• [EXTRACT]
Wednesday, January 29, 2014

Insecurities

HELLO! I'm back again. Took a small break from here to go about my life... but I'll be posting again now.

So recently, almost two weeks ago to be exact, I went compete in my first dance competition. Ever. No biggie.

Actually, big biggie. Really big.

Let's recap.

It was very nerve-wracking... for me, at least. I had gotten there the night before, stayed in a hotel so I wouldn't have to wake up extra early to get ready and get there on time. As I sat in my bed, a soft pillow beneath me and my body ready to doze off, my mind ran like a wild animal. I was sub-consciously running my numbers, going through every single movement and remembering which count goes where and how long I'd have to hold my leg up for this part and how much force I would have to push for my pirouettes and... it just would not stop running.

I ended up losing precious hours I could have spent sleeping, preparing myself for tomorrow. Of course. This always happens to me the night before big days like, say, competitions.

Next day. 8:30 in the morning (what an ungodly hour). Did my hair, shrugged on my competition jacket and other appropriate clothing for the chilly weather, ate breakfast, and headed over to the school auditorium the competition took place at.

Now, my call time wasn't until later, like 4pm or so. We had gotten there to support the soloists performing in the morning. As the day dragged on and more of our dancers got on stage, I became more anxious. More nervous. More... everything, really. I was excited too, absolutely. But watching all the other girls perform, in their sparkly two-piece costumes that show off their flat stomachs and their seemingly endless tricks, I begin to envy them.

• [INSTRUCTIONS FOR THE TASK]
Duplicate the part of the dance competition post that opens with the words containing "Insecurities" and closes with "would not stop running.".

• [RECORDS SUPPLIED]

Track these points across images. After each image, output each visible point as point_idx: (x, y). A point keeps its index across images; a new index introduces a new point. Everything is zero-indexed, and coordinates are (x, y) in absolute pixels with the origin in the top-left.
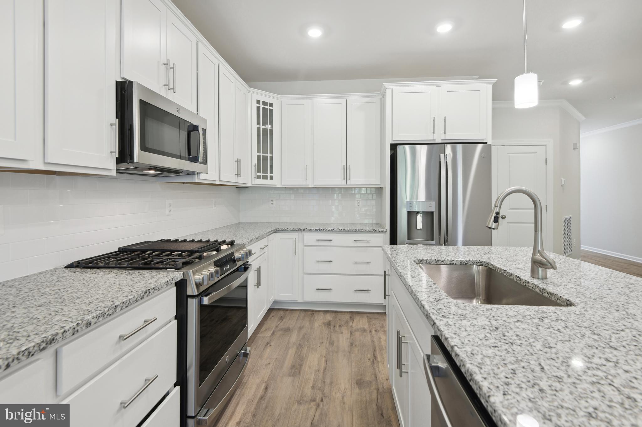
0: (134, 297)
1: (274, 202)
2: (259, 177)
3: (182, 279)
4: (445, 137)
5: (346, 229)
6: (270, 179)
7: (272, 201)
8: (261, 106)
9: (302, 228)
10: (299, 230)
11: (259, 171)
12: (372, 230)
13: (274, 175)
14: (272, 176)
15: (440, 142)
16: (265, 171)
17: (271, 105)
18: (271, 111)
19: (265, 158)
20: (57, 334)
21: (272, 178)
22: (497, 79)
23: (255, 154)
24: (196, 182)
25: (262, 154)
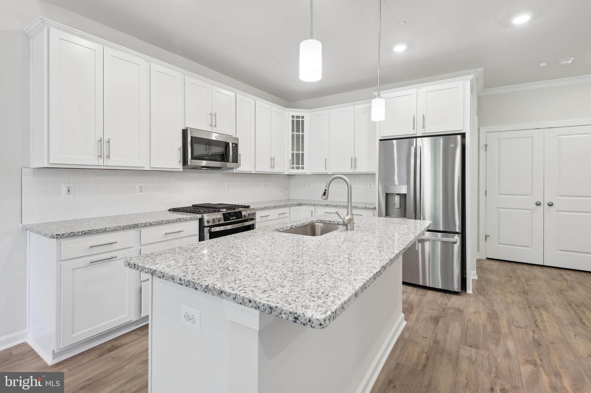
0: (172, 219)
1: (311, 185)
2: (293, 168)
3: (201, 218)
4: (424, 131)
5: (345, 205)
6: (301, 169)
7: (310, 184)
8: (295, 119)
9: (316, 203)
10: (314, 205)
11: (293, 164)
12: (364, 207)
13: (305, 166)
14: (303, 167)
15: (421, 135)
16: (298, 163)
17: (303, 117)
18: (303, 121)
19: (298, 155)
20: (139, 224)
21: (303, 168)
22: (474, 75)
23: (290, 152)
24: (235, 172)
25: (295, 152)
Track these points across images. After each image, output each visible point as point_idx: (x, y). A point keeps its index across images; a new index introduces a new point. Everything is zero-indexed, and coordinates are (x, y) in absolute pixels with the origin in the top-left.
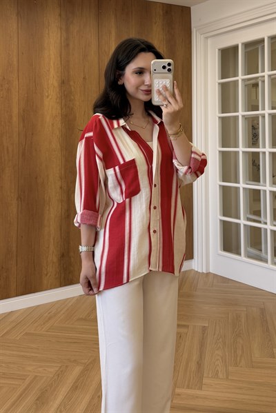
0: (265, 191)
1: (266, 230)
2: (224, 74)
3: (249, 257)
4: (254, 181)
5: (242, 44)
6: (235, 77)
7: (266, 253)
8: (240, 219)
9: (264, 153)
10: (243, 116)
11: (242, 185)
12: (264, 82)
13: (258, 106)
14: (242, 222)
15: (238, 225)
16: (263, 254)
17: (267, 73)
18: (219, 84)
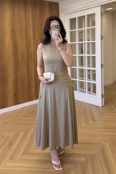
0: (85, 69)
1: (85, 82)
2: (71, 29)
3: (80, 91)
4: (81, 66)
5: (78, 17)
6: (75, 29)
7: (86, 90)
8: (77, 79)
9: (85, 56)
10: (78, 43)
11: (78, 67)
12: (85, 31)
13: (83, 39)
14: (78, 80)
15: (76, 81)
16: (84, 90)
17: (86, 28)
18: (70, 32)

• [WRITTEN ANSWER]
Insecurities

HELLO! I'm back again. Took a small break from here to go about my life... but I'll be posting again now.

So recently, almost two weeks ago to be exact, I went compete in my first dance competition. Ever. No biggie.

Actually, big biggie. Really big.

Let's recap.

It was very nerve-wracking... for me, at least. I had gotten there the night before, stayed in a hotel so I wouldn't have to wake up extra early to get ready and get there on time. As I sat in my bed, a soft pillow beneath me and my body ready to doze off, my mind ran like a wild animal. I was sub-consciously running my numbers, going through every single movement and remembering which count goes where and how long I'd have to hold my leg up for this part and how much force I would have to push for my pirouettes and... it just would not stop running.